An exact copy of every record is needed, with all pictures omitted.

◇ ◇ ◇ ◇ ◇ ◇ ◇

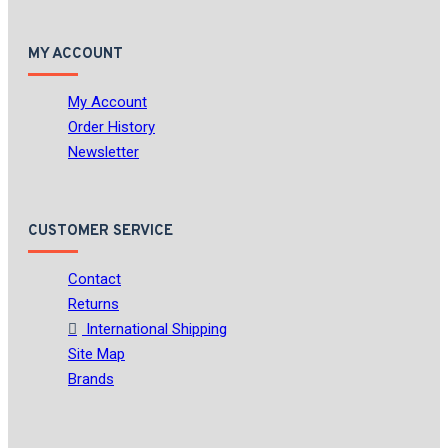
MY ACCOUNT
My Account
Order History
Newsletter
CUSTOMER SERVICE
Contact
Returns
International Shipping
Site Map
Brands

◇ ◇ ◇ ◇ ◇ ◇ ◇

Exercise response:
MY ACCOUNT
My Account
Order History
Newsletter
CUSTOMER SERVICE
Contact
Returns
International Shipping
Site Map
Brands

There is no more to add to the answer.